» **Page extract**:
-.-.-

I am in East OR, no skiing here  I went to hesperus the day after xmas, was awesome! I am outta here in a few weeks for the rest of the winter. Time to go ski, I however will never drag you again unless you bone is sticking out this time. I may be a skinning machine, but am not a clydesdale.... 

arent we lucky to live and ski away from booters and snowshoers?

scott


----------



## iliketohike (Nov 29, 2006)

this post is a bunch of bushido. Snowshoes don't affect the track enough to 'ruin' it. I mean I'd love to ski powder everyday and not have to deal with cloudy days and bad weather when it snows, but it's not practical. The fact of the matter is we share they mountains and snowboarding is just as much of a valid sport as is skiing. It's not practical to expect snowboarders to kick a new track in all but the most trafficked places.

I don't like post holers though. It pisses me off when someone follows my track without shoes on. As a skier I think I represent the majority of non agro, non fascist skiers, that don't have to be a dick to other people to build ourselves up. Tolerance is a beautiful thing and it makes our quality of life better. 

Have fun, and Sport climbing is fun too!


----------



## jmrolak (Jul 8, 2008)

Get over yourselves, if you need perfectly fresh skin tracks, go to the resort. We share the backcountry with many. Think snow!


----------

-.-.-

» **Provided data**:
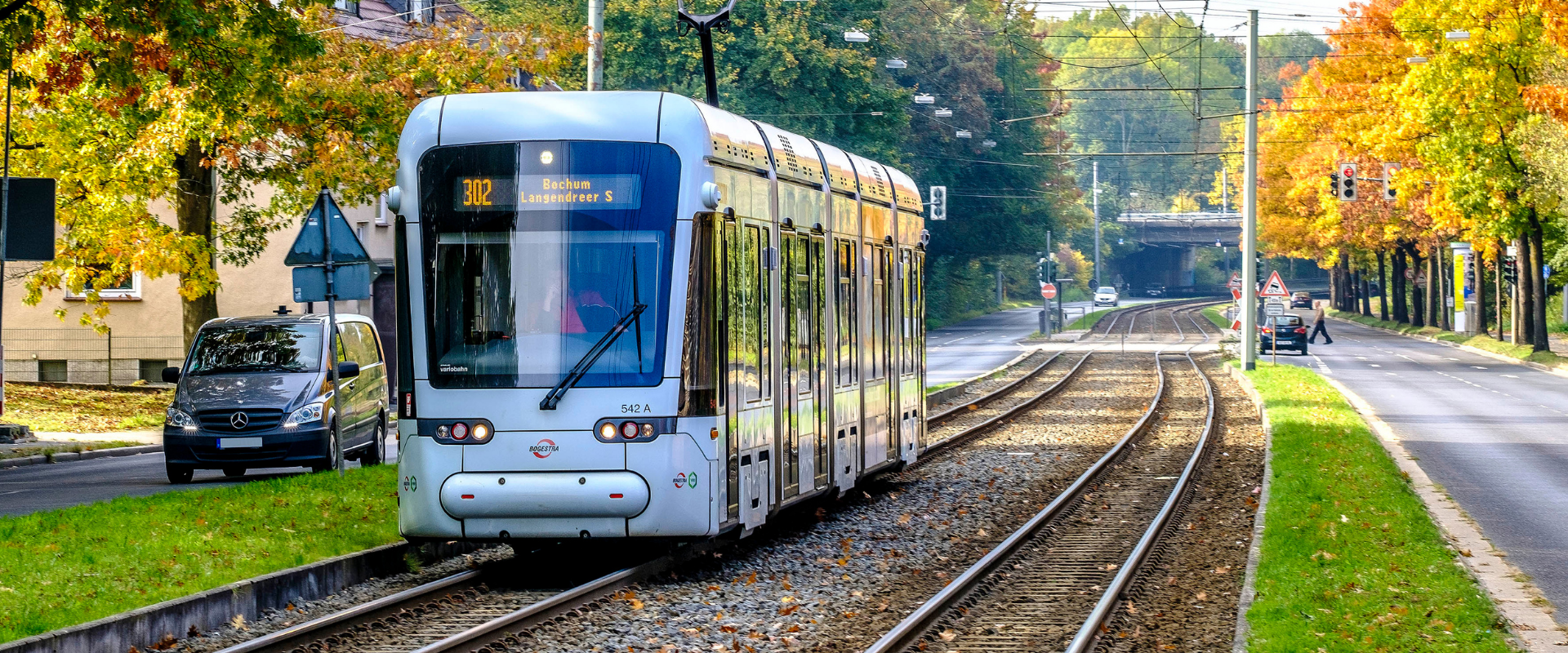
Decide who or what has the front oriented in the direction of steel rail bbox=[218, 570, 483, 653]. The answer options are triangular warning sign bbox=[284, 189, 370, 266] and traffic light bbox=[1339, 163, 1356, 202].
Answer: the traffic light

-.-.-

» **What the exercise asks**:
Answer these questions from the ski forum thread.
1. Where did the first poster go skiing the day after Christmas?
2. Whom does iliketohike say he doesn't like?
3. Where does jmrolak say to go if you need perfectly fresh skin tracks?

» **Problem solution**:
1. Hesperus
2. Post holers
3. To the resort